Negativity around China balanced by OPEC supply cuts and inventory draws.

By Edward Bell

Oil barrels EIA21

Oil markets look to have entered a new trading band, the third time they have been stuck in a range so far this year. Brent futures gained strongly in July, up 14% month/month and their strongest monthly gain since January 2022, as markets came around to understanding that OPEC+ and Saudi Arabia in particular were committed to setting a floor under prices. Since then prices have generally traded sideways: Brent futures hit a peak on August 10 of USD 88/b then pulled lower over the next few weeks to a monthly low of USD 82.33/b on August 23.

Third time a range?

Source: Bloomberg, Emirates NBD Research

The pattern looks roughly similar to what markets experienced in January to mid-March when Brent was stuck between USD 80-88/b and from May until June when prices hovered either side of USD 75/b. On the bullish side, factors keeping a floor under prices appear to be a strong pull lower in visible inventories—US commercial crude stocks have dropped by almost 48m bbl from a year-to-date peak in March—along with OPEC+ extending and deepening their production cuts, amplified by large voluntary cuts from Saudi Arabia.

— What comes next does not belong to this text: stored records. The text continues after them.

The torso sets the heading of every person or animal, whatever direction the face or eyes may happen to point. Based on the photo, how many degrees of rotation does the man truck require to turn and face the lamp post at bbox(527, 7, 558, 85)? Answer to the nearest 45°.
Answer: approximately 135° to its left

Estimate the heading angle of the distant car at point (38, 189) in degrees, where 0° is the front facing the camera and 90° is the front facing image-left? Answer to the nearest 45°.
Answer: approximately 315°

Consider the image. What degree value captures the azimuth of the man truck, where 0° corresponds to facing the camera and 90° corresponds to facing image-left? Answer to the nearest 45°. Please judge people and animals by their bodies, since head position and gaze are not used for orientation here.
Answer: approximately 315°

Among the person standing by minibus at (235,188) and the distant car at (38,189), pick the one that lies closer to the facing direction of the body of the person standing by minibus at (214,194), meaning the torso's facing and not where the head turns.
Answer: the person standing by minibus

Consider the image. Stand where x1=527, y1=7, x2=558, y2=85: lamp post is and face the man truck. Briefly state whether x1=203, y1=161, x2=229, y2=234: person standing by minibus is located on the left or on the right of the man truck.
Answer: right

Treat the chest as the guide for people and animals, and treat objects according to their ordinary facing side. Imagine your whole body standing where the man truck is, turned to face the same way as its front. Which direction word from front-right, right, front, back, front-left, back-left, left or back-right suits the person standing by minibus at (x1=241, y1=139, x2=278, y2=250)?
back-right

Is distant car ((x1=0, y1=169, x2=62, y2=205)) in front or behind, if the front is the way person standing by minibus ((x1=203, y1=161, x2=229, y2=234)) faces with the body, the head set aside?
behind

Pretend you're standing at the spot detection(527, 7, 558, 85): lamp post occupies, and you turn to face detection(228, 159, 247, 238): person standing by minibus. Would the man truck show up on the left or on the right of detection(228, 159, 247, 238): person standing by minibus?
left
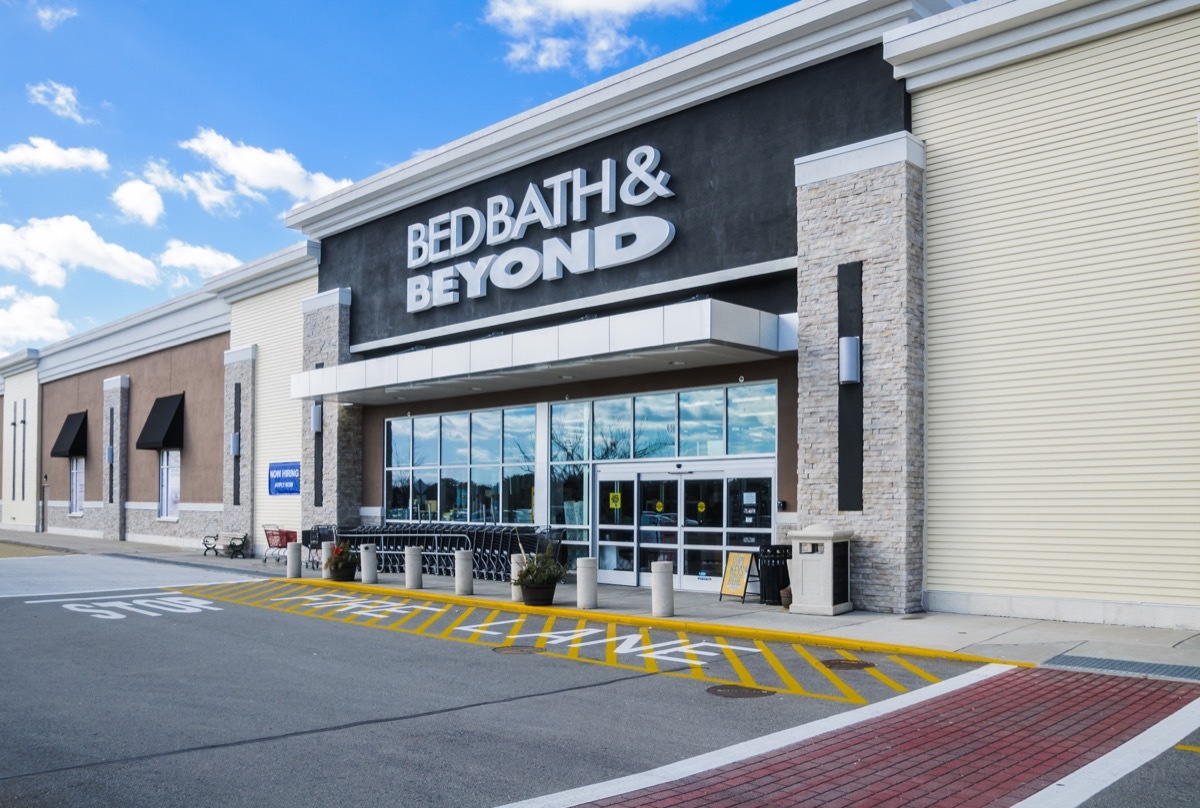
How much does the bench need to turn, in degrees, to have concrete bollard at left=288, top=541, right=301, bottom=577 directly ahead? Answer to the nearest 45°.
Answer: approximately 45° to its left

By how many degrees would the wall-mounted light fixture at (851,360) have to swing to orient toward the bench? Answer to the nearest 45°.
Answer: approximately 90° to its right

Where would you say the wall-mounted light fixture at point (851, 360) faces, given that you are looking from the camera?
facing the viewer and to the left of the viewer

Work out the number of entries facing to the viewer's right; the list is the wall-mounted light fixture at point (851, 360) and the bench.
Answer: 0

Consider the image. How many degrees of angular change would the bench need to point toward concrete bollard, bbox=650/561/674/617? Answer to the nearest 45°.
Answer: approximately 45° to its left

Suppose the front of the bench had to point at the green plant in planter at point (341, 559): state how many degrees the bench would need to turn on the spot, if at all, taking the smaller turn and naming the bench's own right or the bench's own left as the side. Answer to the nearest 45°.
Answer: approximately 45° to the bench's own left
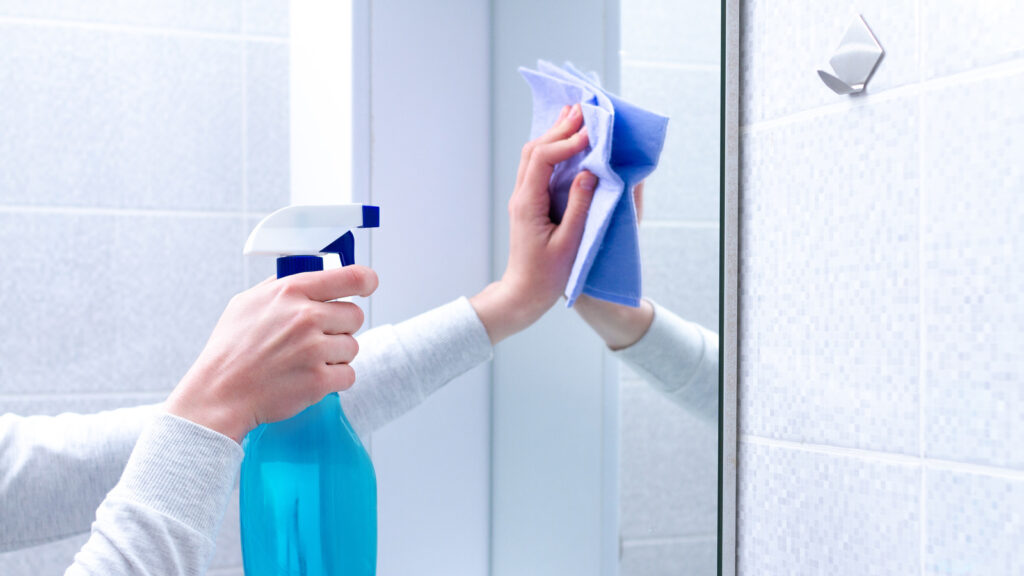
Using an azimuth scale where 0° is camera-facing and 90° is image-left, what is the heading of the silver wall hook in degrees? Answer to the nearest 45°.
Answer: approximately 45°
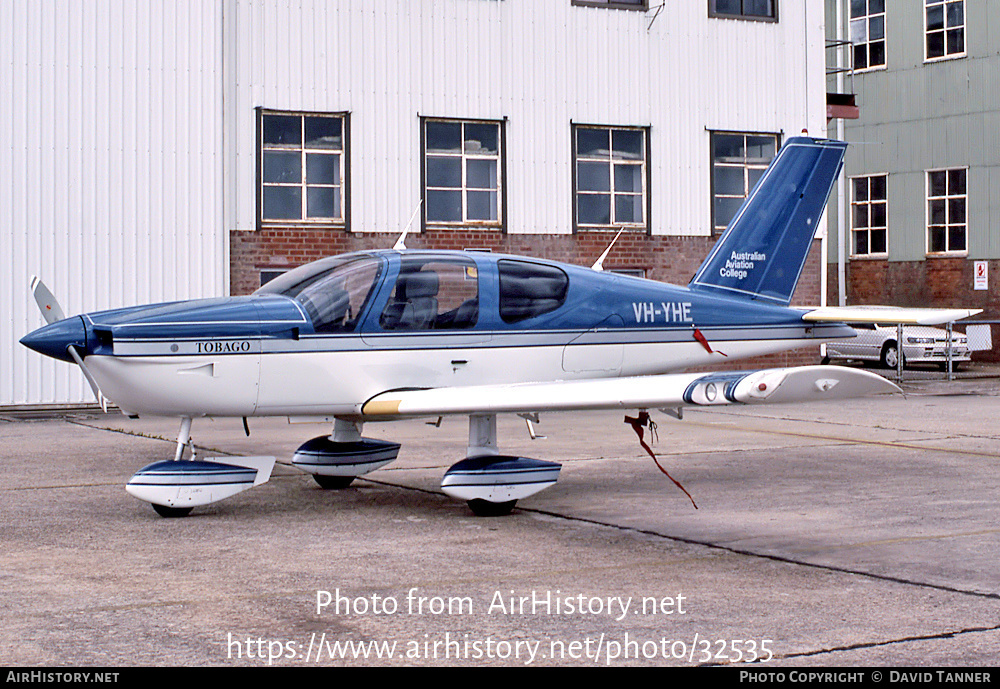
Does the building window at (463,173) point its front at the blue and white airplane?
yes

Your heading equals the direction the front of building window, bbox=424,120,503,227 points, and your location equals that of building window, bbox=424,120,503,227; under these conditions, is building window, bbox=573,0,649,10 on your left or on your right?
on your left

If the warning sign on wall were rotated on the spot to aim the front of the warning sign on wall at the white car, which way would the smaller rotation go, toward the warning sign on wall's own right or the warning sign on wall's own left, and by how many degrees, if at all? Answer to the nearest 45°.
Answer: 0° — it already faces it

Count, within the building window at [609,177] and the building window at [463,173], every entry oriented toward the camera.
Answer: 2

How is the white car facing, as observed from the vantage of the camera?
facing the viewer and to the right of the viewer

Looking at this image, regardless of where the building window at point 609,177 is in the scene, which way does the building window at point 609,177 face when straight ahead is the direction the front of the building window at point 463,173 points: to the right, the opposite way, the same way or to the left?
the same way

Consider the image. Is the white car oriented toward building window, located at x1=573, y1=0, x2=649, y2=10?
no

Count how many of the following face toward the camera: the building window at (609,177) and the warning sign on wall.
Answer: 2

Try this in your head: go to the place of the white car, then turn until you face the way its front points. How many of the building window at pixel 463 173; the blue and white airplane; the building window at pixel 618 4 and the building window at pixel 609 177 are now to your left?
0

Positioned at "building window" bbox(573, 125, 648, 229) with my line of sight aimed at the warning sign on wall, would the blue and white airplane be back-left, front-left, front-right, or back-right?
back-right

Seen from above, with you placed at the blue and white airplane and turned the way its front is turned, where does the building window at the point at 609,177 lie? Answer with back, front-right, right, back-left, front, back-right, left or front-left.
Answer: back-right

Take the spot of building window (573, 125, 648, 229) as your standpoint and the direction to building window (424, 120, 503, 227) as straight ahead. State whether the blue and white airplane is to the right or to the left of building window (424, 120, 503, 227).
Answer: left

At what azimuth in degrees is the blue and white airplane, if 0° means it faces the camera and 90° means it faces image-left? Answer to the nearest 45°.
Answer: approximately 45°

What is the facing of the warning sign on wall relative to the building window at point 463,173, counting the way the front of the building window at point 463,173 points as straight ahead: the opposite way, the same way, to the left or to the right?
the same way

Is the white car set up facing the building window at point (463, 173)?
no

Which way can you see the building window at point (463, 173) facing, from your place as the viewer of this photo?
facing the viewer
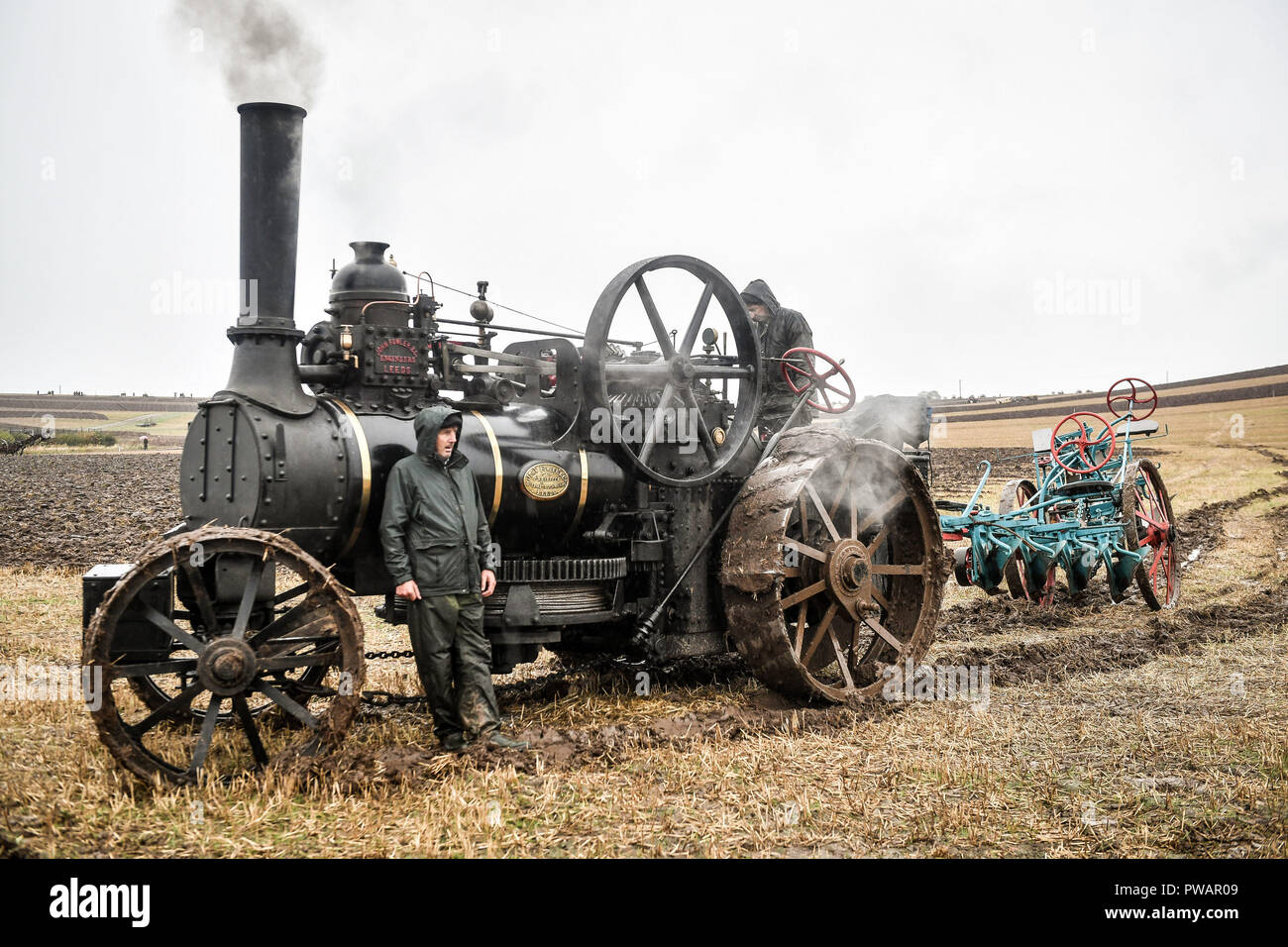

The barriers to prices pushing higher are a little more imprecise but nevertheless powerful. China’s oil market fundamentals have sent strong signals so far this year—we estimate apparent demand was 21% higher in July compared with the same month in 2022—but the slow-motion unravelling of China’s property sector and potential risks to financial stability that could arise are fueling substantial negative sentiment toward the country. Sluggish or outright contracting industry data—the official manufacturing PMI has been below 50 since April 2023—are compounding the fear that a property crisis could derail China’s near-term economic outlook.

Beyond China, market uncertainty on the trajectory for developed market central bank policy will also lurch risk assets—including commodities—back and forth. We expect the Federal Reserve in the US has brought its hiking cycle to an end and the European Central Bank and Bank of England are not far off either. But with inflation still running hot in some economies and data showing an orderly slowdown in the US, markets will remain on edge that rates could potentially tilt even higher.

In the oil market specifically, Iran expects to increase its oil production to 3.4m b/d by the “end of summer” according to press reports quoting oil minister Javad Owji. Iran is not participating in OPEC+ production targets though US sanctions on Iranian oil exports have kept output levels below Iran’s JPCOA-era levels and its capacity of around 3.8m b/d. Iranian oil production had risen to 3.04m b/d as of July, according to IEA estimates, up from 2.66m b/d in December 2022 and less than 2.5m b/d a year earlier. 

Positioning going sideways

Source: Bloomberg, Emirates NBD Research. Note: managed money net length.

Options markets pricing in both Brent and WTI is also signalling a neutral outlook for spot prices. Risk reversals in both contracts have faded some of the downside risk that they showed during April and are far off the bullish skew displayed at the end of Q1 2022 when Russia began its invasion of Ukraine. Investors seem split on their outlook for Brent vs WTI with net length in Brent futures and options expanding so far in August by 21k contracts as of August 22 while WTI net length has fallen by 30k contracts over the same period. A recent pull higher in US oil production while OPEC+ holds back on output may be behind the split positioning.